---- RECORDED INFORMATION
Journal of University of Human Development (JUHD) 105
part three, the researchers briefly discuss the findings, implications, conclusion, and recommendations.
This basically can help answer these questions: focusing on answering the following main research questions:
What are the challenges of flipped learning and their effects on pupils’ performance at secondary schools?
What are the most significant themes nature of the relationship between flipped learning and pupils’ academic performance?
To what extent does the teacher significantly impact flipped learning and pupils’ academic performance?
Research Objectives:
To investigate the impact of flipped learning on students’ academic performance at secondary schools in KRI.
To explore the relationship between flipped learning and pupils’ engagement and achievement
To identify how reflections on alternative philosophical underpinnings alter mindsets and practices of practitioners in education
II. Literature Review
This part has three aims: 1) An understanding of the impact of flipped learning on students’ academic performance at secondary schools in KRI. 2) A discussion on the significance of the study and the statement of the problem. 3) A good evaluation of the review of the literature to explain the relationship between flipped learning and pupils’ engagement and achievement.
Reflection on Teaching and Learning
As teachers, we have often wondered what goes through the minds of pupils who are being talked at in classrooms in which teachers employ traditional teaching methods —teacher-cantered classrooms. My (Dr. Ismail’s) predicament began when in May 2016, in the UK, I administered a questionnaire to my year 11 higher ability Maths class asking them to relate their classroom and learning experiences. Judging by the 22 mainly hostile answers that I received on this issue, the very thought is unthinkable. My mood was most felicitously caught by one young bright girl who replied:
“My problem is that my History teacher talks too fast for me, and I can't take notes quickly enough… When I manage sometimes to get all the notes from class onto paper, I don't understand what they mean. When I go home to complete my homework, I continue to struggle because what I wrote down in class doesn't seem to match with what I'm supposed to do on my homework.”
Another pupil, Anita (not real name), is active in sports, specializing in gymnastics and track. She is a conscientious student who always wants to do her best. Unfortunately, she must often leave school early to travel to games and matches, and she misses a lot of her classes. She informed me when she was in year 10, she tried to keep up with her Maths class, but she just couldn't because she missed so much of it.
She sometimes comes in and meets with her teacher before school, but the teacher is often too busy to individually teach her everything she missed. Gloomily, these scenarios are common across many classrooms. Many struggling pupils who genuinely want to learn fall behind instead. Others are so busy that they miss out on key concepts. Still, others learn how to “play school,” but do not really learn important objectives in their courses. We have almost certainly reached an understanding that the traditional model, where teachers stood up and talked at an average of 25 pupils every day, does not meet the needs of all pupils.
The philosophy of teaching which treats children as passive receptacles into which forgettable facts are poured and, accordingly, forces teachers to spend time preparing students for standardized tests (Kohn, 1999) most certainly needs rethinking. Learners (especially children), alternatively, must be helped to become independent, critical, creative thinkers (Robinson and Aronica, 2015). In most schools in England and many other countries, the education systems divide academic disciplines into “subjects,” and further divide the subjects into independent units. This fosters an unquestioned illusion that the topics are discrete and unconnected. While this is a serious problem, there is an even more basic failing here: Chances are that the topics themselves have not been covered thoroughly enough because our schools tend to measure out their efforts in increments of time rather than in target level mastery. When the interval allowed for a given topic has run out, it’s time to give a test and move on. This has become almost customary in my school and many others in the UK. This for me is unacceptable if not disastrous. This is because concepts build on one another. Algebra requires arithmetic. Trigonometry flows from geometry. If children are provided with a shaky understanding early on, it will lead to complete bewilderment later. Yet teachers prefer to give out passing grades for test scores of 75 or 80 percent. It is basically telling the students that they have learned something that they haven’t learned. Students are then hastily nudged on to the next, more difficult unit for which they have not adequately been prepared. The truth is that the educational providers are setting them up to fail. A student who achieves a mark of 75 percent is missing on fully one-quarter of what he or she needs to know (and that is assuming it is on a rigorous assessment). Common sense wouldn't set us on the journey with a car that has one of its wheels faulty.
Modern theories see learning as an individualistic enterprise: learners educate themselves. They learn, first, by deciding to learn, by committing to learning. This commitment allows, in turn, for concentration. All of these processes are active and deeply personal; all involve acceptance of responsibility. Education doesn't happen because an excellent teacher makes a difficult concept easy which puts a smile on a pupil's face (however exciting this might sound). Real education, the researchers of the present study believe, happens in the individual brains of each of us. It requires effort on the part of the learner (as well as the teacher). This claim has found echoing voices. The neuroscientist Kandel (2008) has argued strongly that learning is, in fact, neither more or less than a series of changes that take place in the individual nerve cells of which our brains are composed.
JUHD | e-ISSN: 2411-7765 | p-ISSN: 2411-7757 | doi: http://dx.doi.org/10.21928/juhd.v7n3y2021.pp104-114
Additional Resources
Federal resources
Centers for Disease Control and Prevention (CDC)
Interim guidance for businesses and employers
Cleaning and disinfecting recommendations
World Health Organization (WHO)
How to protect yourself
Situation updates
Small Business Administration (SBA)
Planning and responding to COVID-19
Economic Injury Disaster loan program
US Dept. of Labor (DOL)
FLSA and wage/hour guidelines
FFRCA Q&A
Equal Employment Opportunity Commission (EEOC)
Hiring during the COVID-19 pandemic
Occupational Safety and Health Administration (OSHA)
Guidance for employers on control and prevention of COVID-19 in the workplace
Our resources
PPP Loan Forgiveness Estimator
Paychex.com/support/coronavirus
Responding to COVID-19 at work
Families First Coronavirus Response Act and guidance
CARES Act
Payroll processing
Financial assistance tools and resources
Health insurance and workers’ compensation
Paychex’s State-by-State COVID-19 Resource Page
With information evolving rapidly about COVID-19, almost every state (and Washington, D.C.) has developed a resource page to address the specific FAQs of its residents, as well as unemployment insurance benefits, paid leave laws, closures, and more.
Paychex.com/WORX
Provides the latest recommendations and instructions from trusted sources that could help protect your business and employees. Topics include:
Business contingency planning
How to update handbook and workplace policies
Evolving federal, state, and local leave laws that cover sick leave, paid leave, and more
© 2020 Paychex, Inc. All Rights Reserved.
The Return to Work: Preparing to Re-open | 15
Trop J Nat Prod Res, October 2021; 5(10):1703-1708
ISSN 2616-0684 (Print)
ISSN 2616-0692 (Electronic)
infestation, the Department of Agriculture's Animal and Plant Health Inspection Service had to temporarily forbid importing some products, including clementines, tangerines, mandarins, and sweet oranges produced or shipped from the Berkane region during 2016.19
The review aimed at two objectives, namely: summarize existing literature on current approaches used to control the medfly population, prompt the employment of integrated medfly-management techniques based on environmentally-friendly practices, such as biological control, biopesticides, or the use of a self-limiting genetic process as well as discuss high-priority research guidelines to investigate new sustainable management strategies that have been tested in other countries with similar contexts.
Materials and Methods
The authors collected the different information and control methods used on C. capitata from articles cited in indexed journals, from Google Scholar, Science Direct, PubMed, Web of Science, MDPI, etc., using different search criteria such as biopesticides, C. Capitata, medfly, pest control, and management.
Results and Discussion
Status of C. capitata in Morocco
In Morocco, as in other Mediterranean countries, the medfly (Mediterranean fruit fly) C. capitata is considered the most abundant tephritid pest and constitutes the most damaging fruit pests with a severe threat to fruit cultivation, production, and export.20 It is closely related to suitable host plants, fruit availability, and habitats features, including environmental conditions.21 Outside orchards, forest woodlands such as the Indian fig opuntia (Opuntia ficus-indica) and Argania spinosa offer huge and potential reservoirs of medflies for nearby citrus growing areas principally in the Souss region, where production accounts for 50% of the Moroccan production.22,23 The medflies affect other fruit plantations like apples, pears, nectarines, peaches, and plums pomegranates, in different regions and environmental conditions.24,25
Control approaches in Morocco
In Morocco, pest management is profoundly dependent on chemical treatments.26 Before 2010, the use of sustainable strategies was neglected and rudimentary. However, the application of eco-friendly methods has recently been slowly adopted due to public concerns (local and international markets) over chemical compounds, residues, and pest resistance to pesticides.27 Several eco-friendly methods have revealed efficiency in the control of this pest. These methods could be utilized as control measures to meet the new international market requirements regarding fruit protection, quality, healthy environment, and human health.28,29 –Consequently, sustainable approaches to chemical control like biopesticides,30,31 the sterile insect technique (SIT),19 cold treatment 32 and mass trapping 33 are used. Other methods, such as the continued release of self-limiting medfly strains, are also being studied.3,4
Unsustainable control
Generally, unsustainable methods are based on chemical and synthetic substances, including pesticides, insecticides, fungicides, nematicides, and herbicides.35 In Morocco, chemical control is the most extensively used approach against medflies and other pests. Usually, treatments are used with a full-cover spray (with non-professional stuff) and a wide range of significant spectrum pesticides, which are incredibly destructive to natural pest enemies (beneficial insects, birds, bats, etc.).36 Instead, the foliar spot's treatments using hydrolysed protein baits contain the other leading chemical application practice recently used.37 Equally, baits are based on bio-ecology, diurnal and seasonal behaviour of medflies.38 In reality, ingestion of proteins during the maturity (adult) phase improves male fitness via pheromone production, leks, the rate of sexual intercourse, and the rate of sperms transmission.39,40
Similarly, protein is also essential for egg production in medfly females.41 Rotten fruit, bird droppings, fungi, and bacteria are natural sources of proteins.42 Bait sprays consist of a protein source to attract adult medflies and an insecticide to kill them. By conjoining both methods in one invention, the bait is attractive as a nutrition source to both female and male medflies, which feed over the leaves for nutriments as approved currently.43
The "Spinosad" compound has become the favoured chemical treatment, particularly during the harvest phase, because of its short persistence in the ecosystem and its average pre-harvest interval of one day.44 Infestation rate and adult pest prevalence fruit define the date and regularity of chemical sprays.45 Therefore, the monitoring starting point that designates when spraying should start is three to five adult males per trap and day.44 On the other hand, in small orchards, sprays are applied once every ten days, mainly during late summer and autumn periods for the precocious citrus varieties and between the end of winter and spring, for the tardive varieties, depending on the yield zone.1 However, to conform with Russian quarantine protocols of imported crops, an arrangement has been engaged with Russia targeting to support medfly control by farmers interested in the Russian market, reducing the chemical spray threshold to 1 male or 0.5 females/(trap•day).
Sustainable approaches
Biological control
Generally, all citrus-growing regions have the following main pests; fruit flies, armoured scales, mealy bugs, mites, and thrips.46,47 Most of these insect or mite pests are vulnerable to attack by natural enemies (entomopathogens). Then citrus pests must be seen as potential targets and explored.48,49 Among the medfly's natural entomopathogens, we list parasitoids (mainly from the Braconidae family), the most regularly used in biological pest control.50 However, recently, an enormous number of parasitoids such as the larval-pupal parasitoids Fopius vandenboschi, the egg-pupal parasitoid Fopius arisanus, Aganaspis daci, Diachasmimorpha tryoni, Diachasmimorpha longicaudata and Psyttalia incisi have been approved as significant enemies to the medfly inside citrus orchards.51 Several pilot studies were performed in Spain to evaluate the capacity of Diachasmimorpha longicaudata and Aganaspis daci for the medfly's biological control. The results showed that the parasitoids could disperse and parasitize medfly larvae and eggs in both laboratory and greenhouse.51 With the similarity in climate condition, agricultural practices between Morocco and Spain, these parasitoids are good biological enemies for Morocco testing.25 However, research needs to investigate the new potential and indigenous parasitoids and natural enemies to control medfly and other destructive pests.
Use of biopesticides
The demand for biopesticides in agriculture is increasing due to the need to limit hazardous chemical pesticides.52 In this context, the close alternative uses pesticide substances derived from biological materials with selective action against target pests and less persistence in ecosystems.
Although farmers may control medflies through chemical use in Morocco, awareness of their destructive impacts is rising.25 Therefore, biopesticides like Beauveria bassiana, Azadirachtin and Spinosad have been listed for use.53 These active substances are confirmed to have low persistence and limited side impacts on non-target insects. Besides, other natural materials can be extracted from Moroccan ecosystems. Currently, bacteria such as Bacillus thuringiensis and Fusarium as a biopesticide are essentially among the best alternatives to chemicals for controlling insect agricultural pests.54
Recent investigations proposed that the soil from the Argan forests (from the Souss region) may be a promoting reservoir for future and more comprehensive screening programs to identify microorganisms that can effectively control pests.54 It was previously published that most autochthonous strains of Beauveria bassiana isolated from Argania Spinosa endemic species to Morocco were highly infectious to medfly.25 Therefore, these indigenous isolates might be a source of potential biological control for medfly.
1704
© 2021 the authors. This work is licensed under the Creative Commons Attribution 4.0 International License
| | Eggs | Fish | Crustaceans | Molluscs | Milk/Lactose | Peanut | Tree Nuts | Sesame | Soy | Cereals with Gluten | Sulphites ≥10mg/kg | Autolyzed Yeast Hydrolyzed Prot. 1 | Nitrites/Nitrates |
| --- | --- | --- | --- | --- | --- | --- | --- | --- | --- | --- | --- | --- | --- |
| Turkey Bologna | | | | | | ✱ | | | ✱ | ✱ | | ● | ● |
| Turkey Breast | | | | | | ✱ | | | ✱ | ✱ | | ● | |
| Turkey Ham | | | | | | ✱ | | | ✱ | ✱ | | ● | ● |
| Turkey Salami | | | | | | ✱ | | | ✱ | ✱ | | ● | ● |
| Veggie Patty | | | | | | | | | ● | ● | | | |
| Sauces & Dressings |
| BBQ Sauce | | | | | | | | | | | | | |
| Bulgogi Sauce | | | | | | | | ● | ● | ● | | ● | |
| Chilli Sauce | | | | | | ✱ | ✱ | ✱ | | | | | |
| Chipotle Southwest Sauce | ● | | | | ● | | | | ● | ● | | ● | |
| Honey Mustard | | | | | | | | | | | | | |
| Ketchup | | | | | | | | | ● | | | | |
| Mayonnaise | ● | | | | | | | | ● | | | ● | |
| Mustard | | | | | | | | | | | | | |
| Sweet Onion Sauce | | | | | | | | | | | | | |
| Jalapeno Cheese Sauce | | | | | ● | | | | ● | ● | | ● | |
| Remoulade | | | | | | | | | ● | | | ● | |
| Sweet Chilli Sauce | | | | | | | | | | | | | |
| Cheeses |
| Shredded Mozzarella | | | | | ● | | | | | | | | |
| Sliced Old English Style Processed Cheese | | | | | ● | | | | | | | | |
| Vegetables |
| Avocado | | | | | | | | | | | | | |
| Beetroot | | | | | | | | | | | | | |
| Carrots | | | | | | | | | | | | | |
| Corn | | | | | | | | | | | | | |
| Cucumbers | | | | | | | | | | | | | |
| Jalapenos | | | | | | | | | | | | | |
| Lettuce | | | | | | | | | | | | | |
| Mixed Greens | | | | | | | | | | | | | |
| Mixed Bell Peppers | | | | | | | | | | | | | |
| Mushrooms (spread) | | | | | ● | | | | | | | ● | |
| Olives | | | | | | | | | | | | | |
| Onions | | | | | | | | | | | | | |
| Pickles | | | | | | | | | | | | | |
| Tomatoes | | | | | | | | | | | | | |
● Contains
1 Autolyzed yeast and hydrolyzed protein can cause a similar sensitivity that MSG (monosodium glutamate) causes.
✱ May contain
--------
**ACTIVITY:** Determine how many lines of the listing contain the string "JUHD", and give only the number.

**SOLUTION:** 2